Not just one or a few observation functions, the usual convention is that the laws should hold up to observability through the public interface of the types involved. There should not be any safe public function exposed from the library that is able to tell that the laws do not hold.
That’s also why I would say Arg
should be renamed to UnsafeArg
as it breaks the Eq
extensionality property. I think the only reason it is not explicitly named that currently is because Eq
technically has no laws.
It is. A good example is are the Applicative and Monad classes and the Haxl monad, which does not satisfy the law p <*> q = p >>= \f -> q >>= \x -> pure (f x)

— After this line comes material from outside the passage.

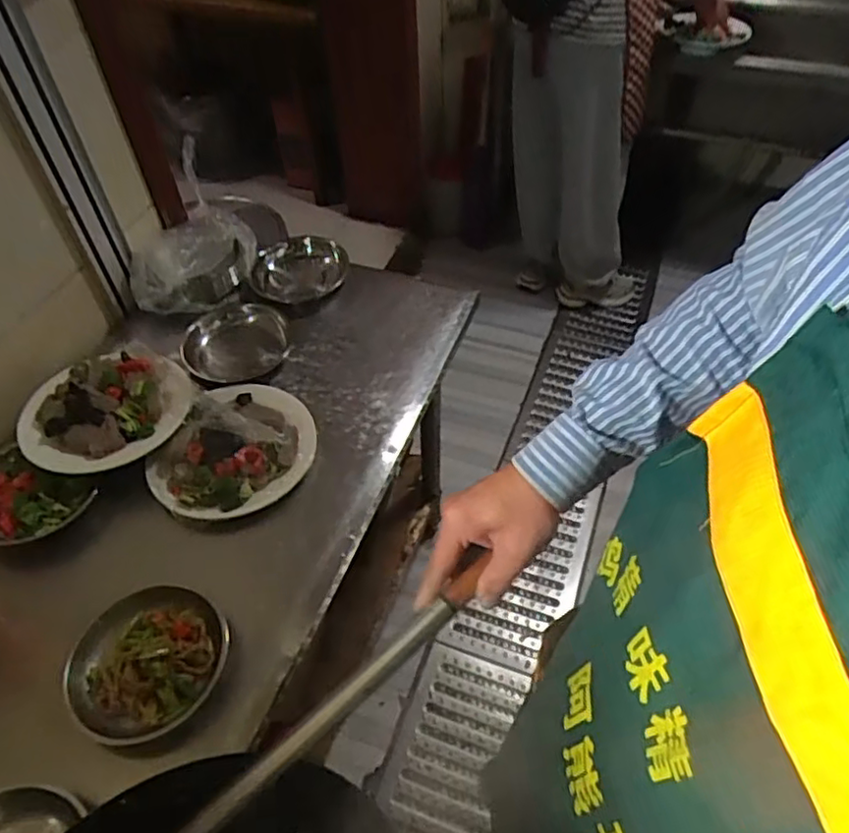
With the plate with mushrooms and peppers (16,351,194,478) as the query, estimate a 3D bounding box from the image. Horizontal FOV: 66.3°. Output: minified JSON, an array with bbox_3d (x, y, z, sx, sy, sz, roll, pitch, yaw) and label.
[{"bbox_3d":[-0.466,-0.015,0.946,0.233,0.044,0.200,-33,56,-23],"label":"plate with mushrooms and peppers"}]

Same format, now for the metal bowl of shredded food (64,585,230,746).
[{"bbox_3d":[-0.327,0.291,0.764,0.162,0.052,0.174,7,51,9],"label":"metal bowl of shredded food"}]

literally, but it does satisfy that law up to observability through its public interface (although in the presence of I/O you can’t really reason about observational equivalence).
Sure, that is a very well-behaved convention, but that’s not the only convention as the example of operational
shows.
I don’t see an obvious way that ProgramViewT violates right identity, can you show how that’s done? (In fact, it seems like it is essentially a free(r) monad to me)
Ah, I misremembered. It wasn’t operational
that exposed operations that allowed you to obtain the “bind” structure of the program. Perhaps there were some other attempts at libraries that exposed the constructors of the type, or maybe it was a more philosophical argument that “morally” operational
violated the monad laws even though “observationally” it didn’t. I wrote an article about an attempt at a free applicative that mentions the matter.
Anyway, I had an insight that maybe explains my confusion. Perhaps @rhendric thinks that some people are saying ‘the documentation for Ord
should state “these laws hold only up to some observation function”’ or “we shouldn’t be stricter in the documentation about what min
and max
can return”. If they are saying that then I object too! (This thread has gone on so long it’s hard to check whether someone said that.) My position is that we should state that the laws hold “on the nose” yet accept conventionally that they will be violated in ways that work out reasonably in practice.
EDIT: Ah, maybe that is indeed what Bodigrim is saying in Early feedback: left-biasing `max` - #76 by Bodigrim. I didn’t interpret it like that, and I don’t think that’s what Bodigrim meant, but I can understand how one could interpret it like that. (FWIW I thought Bodigrim meant “it’s fine to make the documentation more strict but we should also recognise that sometimes we’re going to violate those laws for practical reasons”. I may well be wrong!)
I love this examples! I fail to see however, why should this reasoning only apply to Ord, and not, say, Semigroup. It would be similarly useful if all the Semigroup laws were only defined up to an Eq.
Also I think that the current Base documentation, and Arg, and everything that builds on it is against the Haskell report. Also I think that this change is for the worse, and probably you should consider to change back: the only allowed min and max functions should be semantically equivalent to the min/max functions in the Haskell report.
(As it does.)
Yes, that’s what I thought Bodigrim’s position was.
Basically agree, though I think all of Bodigrim’s numbered examples are cases to which I would not be comfortable turning a blind eye, personally. (The unnumbered ByteString
example is totally fine.) But as a practical matter, non-abiding instances generally exist and there’s little that stricter folks like myself can do about it except disclaim that things you might expect to be true generally (like maximum = maximumBy compare
) may not hold in the presence of such instances.